Tidb-server out of memory

Note:
This topic has been translated from a Chinese forum by GPT and might contain errors.

Original topic: tidb-server oom

| username: TiDBer_UNdkzKdD

[TiDB Usage Environment] Production Environment
[TiDB Version]
[Reproduction Path] What operations were performed when the issue occurred
[Encountered Issue: Issue Phenomenon and Impact]
[Resource Configuration] Go to TiDB Dashboard - Cluster Info - Hosts and take a screenshot of this page
[Attachment: Screenshot/Log/Monitoring]

| username: WalterWj | Original post link

Sure, here is the translation:

| username: TiDBer_UNdkzKdD | Original post link

When there is a risk of OOM, no SQL is recorded in the temporary files.

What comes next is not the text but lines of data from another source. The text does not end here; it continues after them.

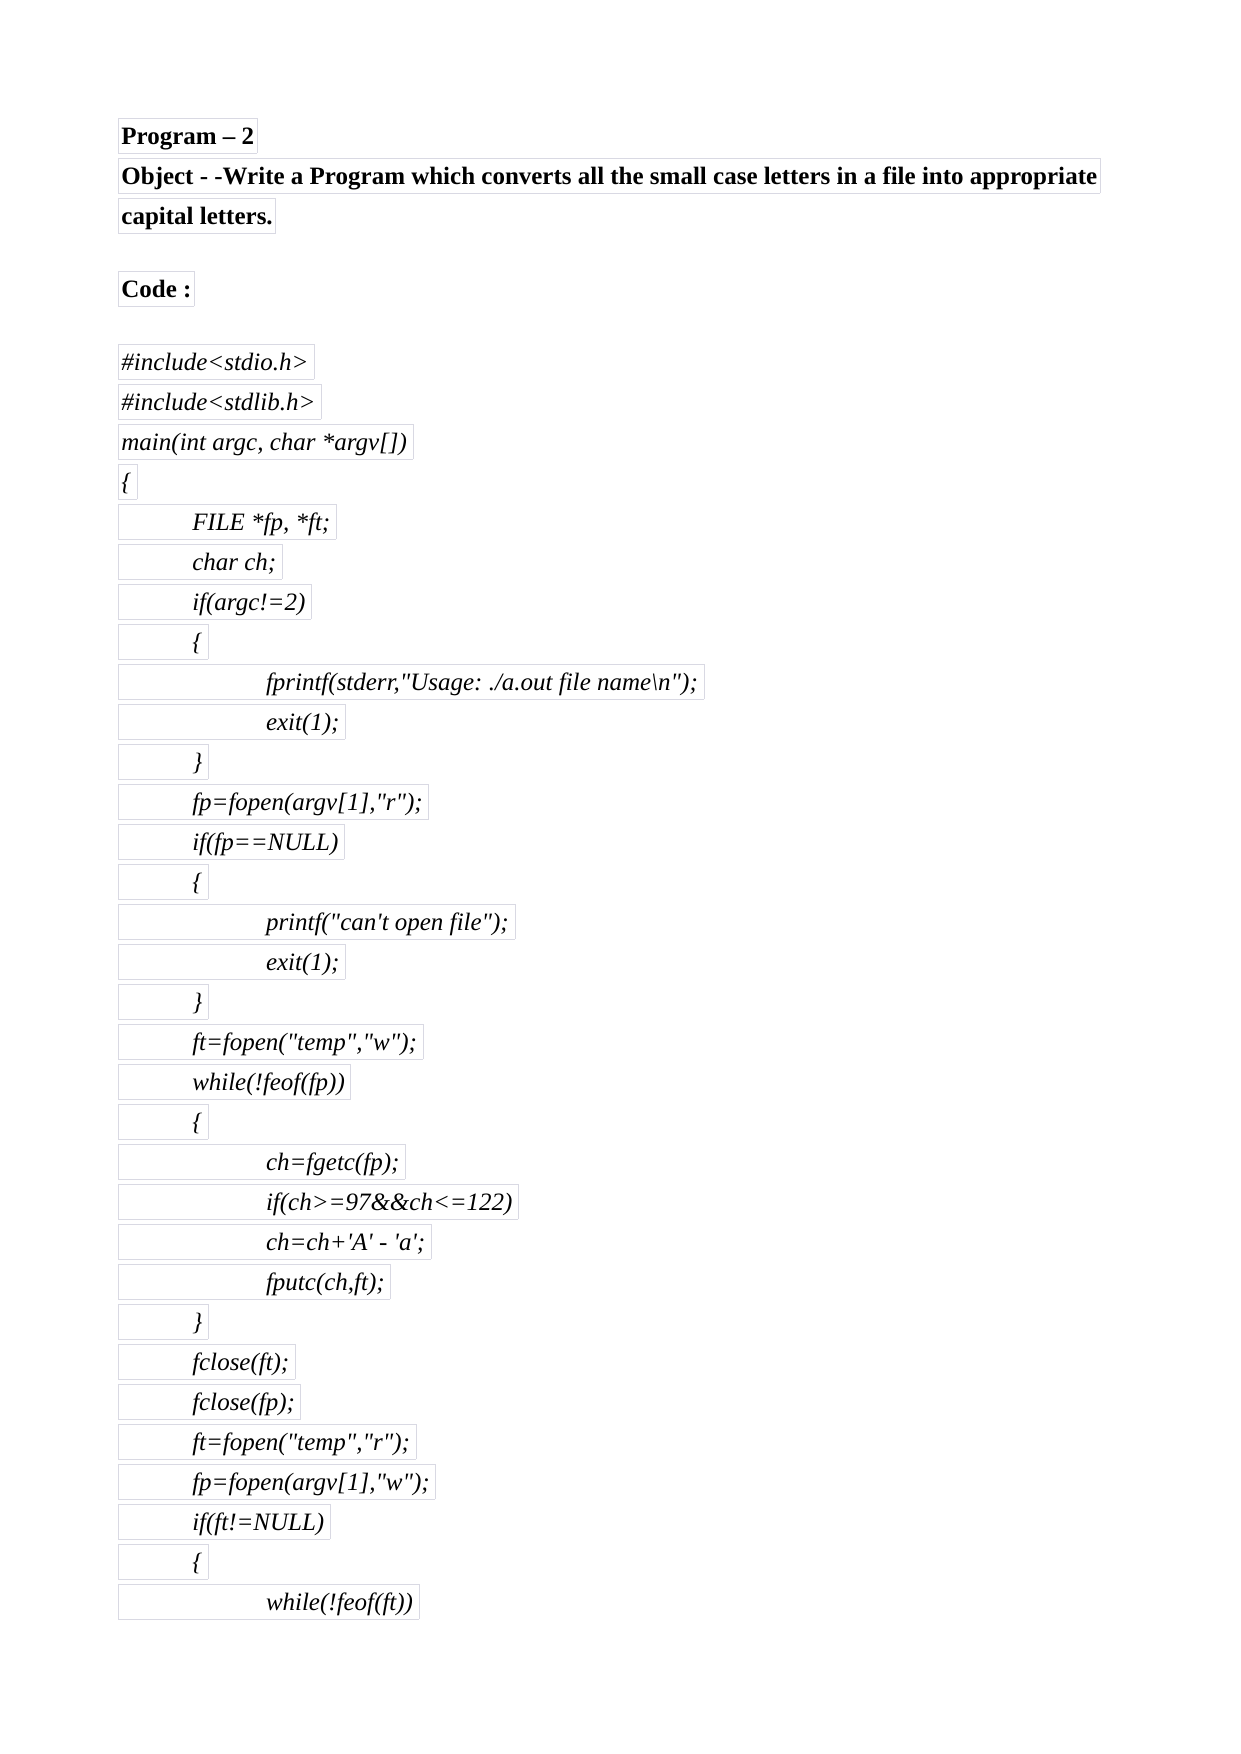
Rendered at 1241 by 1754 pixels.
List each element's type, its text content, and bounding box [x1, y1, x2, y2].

text ft=fopen("temp","r"); [119, 1425, 416, 1459]
text [209, 984, 1122, 1019]
text if(ch>=97&&ch<=122) [119, 1185, 518, 1219]
text [209, 1104, 1122, 1139]
text } [119, 985, 208, 1019]
text Object - -Write a Program which converts all the small case letters in a file into appropriate [119, 159, 1100, 193]
text fclose(ft); [119, 1345, 295, 1379]
text [296, 1344, 1122, 1379]
text [322, 384, 1122, 419]
text [312, 584, 1122, 619]
text if(argc!=2) [119, 585, 311, 619]
text [209, 624, 1122, 659]
text Program – 2 [119, 119, 257, 153]
text { [119, 625, 208, 659]
text [276, 198, 1122, 233]
text [138, 464, 1122, 499]
text exit(1); [119, 945, 345, 979]
text { [119, 865, 208, 899]
text [331, 1504, 1122, 1539]
text { [119, 465, 137, 499]
text ch=ch+'A' - 'a'; [119, 1225, 431, 1259]
text fprintf(stderr,"Usage: ./a.out file name\n"); [119, 665, 704, 699]
text [209, 864, 1122, 899]
text } [119, 1305, 208, 1339]
text [519, 1184, 1122, 1219]
text if(fp==NULL) [119, 825, 344, 859]
text printf("can't open file"); [119, 905, 515, 939]
text [337, 504, 1122, 539]
text } [119, 745, 208, 779]
text [705, 664, 1122, 699]
text [209, 1304, 1122, 1339]
text [315, 344, 1122, 379]
text [391, 1264, 1122, 1299]
text fp=fopen(argv[1],"r"); [119, 785, 428, 819]
text [414, 424, 1122, 459]
text #include<stdlib.h> [119, 385, 321, 419]
text FILE *fp, *ft; [119, 505, 336, 539]
text [209, 744, 1122, 779]
text [406, 1144, 1122, 1179]
text Code : [119, 272, 194, 306]
text [301, 1384, 1122, 1419]
text [283, 544, 1122, 579]
text fp=fopen(argv[1],"w"); [119, 1465, 435, 1499]
text [195, 271, 1122, 306]
text [346, 944, 1122, 979]
text [258, 118, 1122, 153]
text { [119, 1105, 208, 1139]
text main(int argc, char *argv[]) [119, 425, 413, 459]
text [436, 1464, 1122, 1499]
text fclose(fp); [119, 1385, 300, 1419]
text [516, 904, 1122, 939]
text ft=fopen("temp","w"); [119, 1025, 423, 1059]
text #include<stdio.h> [119, 345, 314, 379]
text [424, 1024, 1122, 1059]
text [417, 1424, 1122, 1459]
text [432, 1224, 1122, 1259]
text [346, 704, 1122, 739]
text [429, 784, 1122, 819]
text { [119, 1545, 208, 1579]
text [345, 824, 1122, 859]
text exit(1); [119, 705, 345, 739]
text fputc(ch,ft); [119, 1265, 390, 1299]
text [209, 1544, 1122, 1579]
text while(!feof(fp)) [119, 1065, 350, 1099]
text [420, 1584, 1122, 1619]
text while(!feof(ft)) [119, 1585, 419, 1619]
text if(ft!=NULL) [119, 1505, 330, 1539]
text char ch; [119, 545, 282, 579]
text capital letters. [119, 199, 275, 233]
text [351, 1064, 1122, 1099]
text ch=fgetc(fp); [119, 1145, 405, 1179]
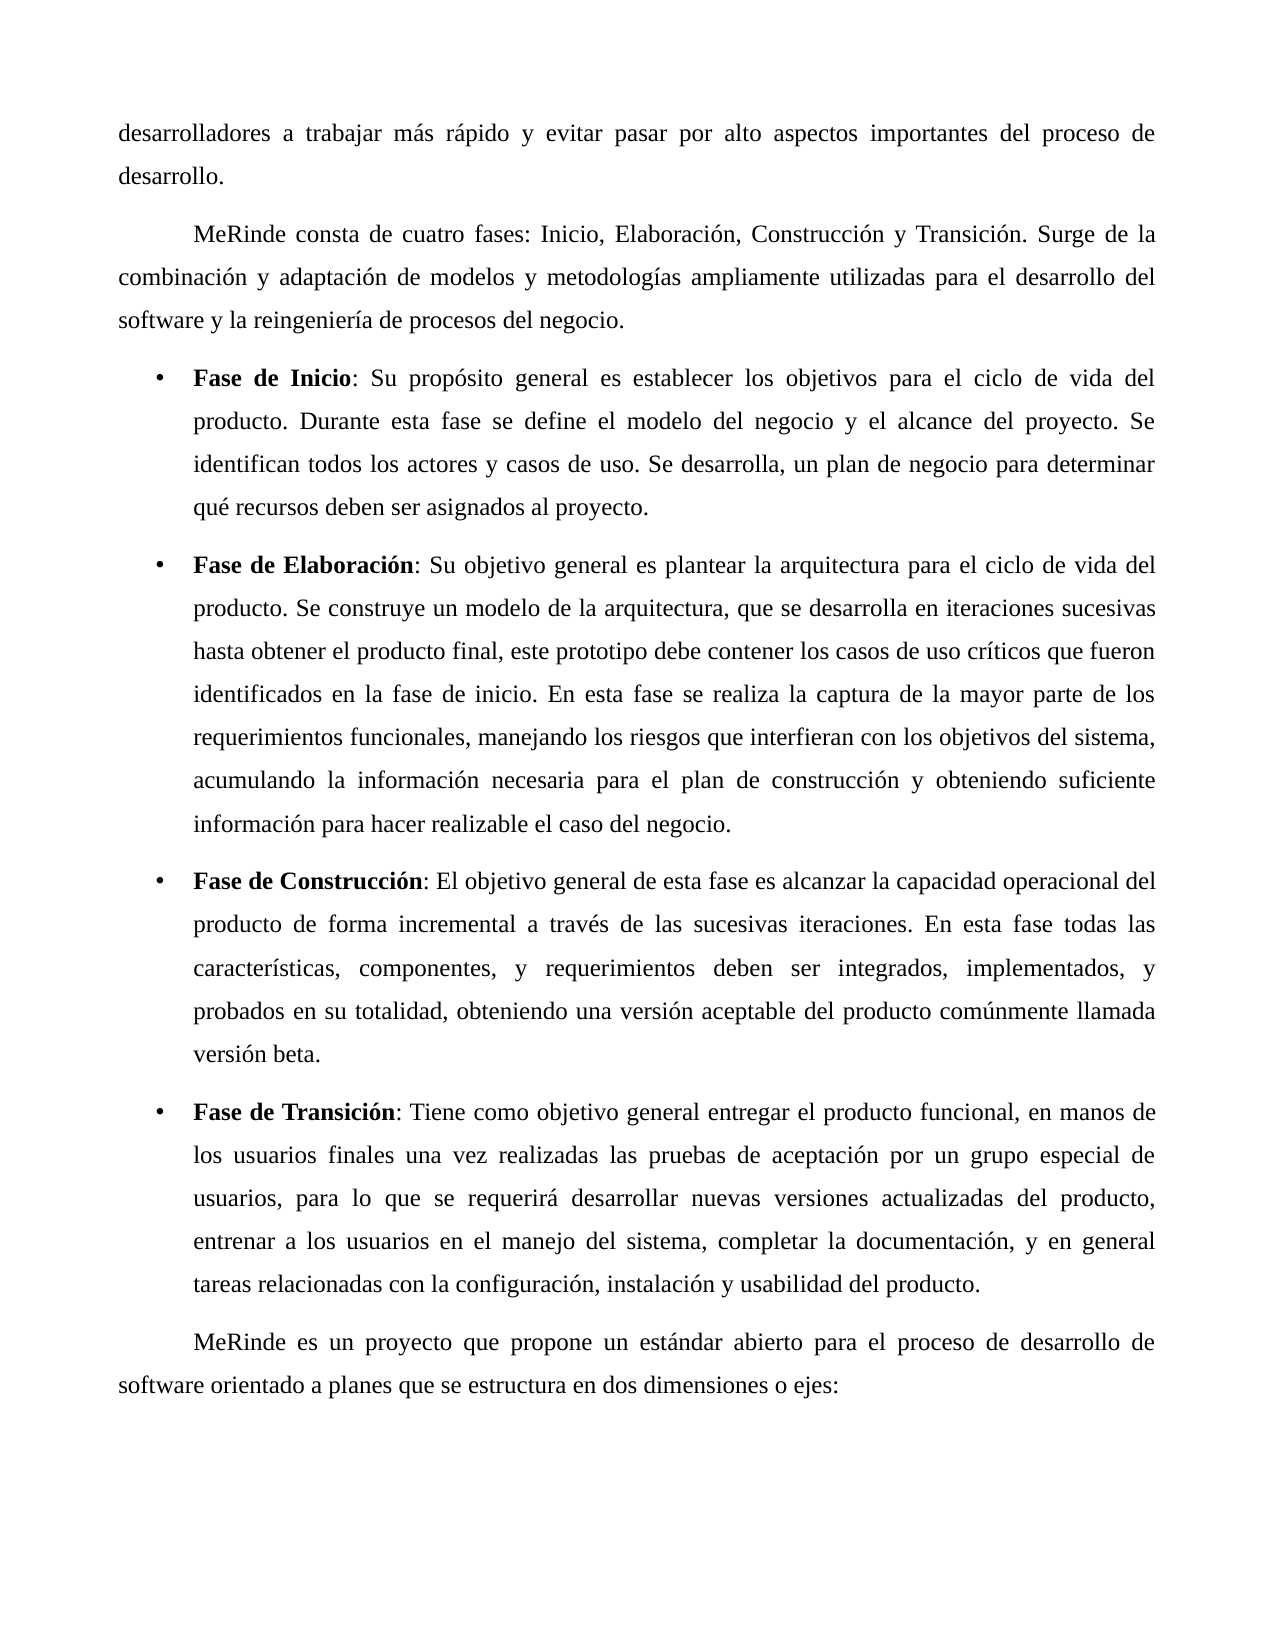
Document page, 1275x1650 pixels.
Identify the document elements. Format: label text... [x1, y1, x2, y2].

text MeRinde consta de cuatro fases: Inicio, Elaboración, Construcción y Transición. Surge de la combinación y adaptación de modelos y metodologías ampliamente utilizadas para el desarrollo del software y la reingeniería de procesos del negocio. [118, 219, 1157, 334]
list Fase de Transición: Tiene como objetivo general entregar el producto funcional, en manos de los usuarios finales una vez realizadas las pruebas de aceptación por un grupo especial de usuarios, para lo que se requerirá desarrollar nuevas versiones actualizadas del producto, entrenar a los usuarios en el manejo del sistema, completar la documentación, y en general tareas relacionadas con la configuración, instalación y usabilidad del producto. [156, 1097, 1157, 1298]
list Fase de Elaboración: Su objetivo general es plantear la arquitectura para el ciclo de vida del producto. Se construye un modelo de la arquitectura, que se desarrolla en iteraciones sucesivas hasta obtener el producto final, este prototipo debe contener los casos de uso críticos que fueron identificados en la fase de inicio. En esta fase se realiza la captura de la mayor parte de los requerimientos funcionales, manejando los riesgos que interfieran con los objetivos del sistema, acumulando la información necesaria para el plan de construcción y obteniendo suficiente información para hacer realizable el caso del negocio. [156, 550, 1157, 837]
list Fase de Construcción: El objetivo general de esta fase es alcanzar la capacidad operacional del producto de forma incremental a través de las sucesivas iteraciones. En esta fase todas las características, componentes, y requerimientos deben ser integrados, implementados, y probados en su totalidad, obteniendo una versión aceptable del producto comúnmente llamada versión beta. [156, 866, 1157, 1068]
text desarrolladores a trabajar más rápido y evitar pasar por alto aspectos importantes del proceso de desarrollo. [118, 118, 1157, 190]
list Fase de Inicio: Su propósito general es establecer los objetivos para el ciclo de vida del producto. Durante esta fase se define el modelo del negocio y el alcance del proyecto. Se identifican todos los actores y casos de uso. Se desarrolla, un plan de negocio para determinar qué recursos deben ser asignados al proyecto. [156, 363, 1157, 521]
text MeRinde es un proyecto que propone un estándar abierto para el proceso de desarrollo de software orientado a planes que se estructura en dos dimensiones o ejes: [118, 1327, 1157, 1399]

There are not many SQL executions during this time.

| username: WalterWj | Original post link

If there are no records, it will be troublesome…

You can check the SQL related to the “expensive” keyword in the tidb.log. See if you can find anything.

| username: 这里介绍不了我 | Original post link

Is there any information about the machine configuration?

| username: TiDBer_UNdkzKdD | Original post link

There are no records either.

| username: TiDBer_UNdkzKdD | Original post link

Two virtual machines with 8 cores and 16GB each, running tidb-server separately.

| username: WalterWj | Original post link

It should not be this SQL. There are two triggers for expensive: one is exceeding 1GB, and the other is executing for more than 1 minute. Check if there are any other SQLs.

| username: TiDBer_UNdkzKdD | Original post link

No, no other SQL was found before the OOM occurred.

| username: WalterWj | Original post link

It feels like it might be a bug… How about trying an upgrade?

| username: 随缘天空 | Original post link

Have you installed the dashboard monitoring? Go to the log menu list and search for relevant TiDB log information. Check if there are any related SQL errors around the time the OOM occurred.

| username: TIDB-Learner | Original post link

It is generally caused by unreasonable statements. Check the logs, what about the explain analyze statement?

| username: 小龙虾爱大龙虾 | Original post link

Your TiDB Server didn’t suddenly spike; the monitoring shows that the memory didn’t suddenly increase. Are you using a mixed deployment?

| username: GreenGuan | Original post link

I have seen TiDB memory spikes causing OOM. The feeling of TiKV OOM is in mixed deployment situations. The memory recorded in the dashboard for the host is for the host’s memory, not specifically for TiDB monitoring.

| username: TiDBer_UNdkzKdD | Original post link

There were no error logs before the OOM occurred. The error logs in the screenshot are all during the restart process.

| username: TiDBer_UNdkzKdD | Original post link

It is not mixed deployment. tidb-server is deployed separately.

| username: buddyyuan | Original post link

Take a look at the panic logs of your tidb-server. The memory is dropping directly, so it is possible that a panic occurred.

| username: TiDBer_UNdkzKdD | Original post link

There was no panic; it was killed by the system OOM.

| username: DBAER | Original post link

You can check the dashboard traffic visualization analysis chart

| username: buddyyuan | Original post link

That’s too fast, it went down before we could even record it. With version 6.1, you can enable topsql, so even if it goes down, topsql will still have the records.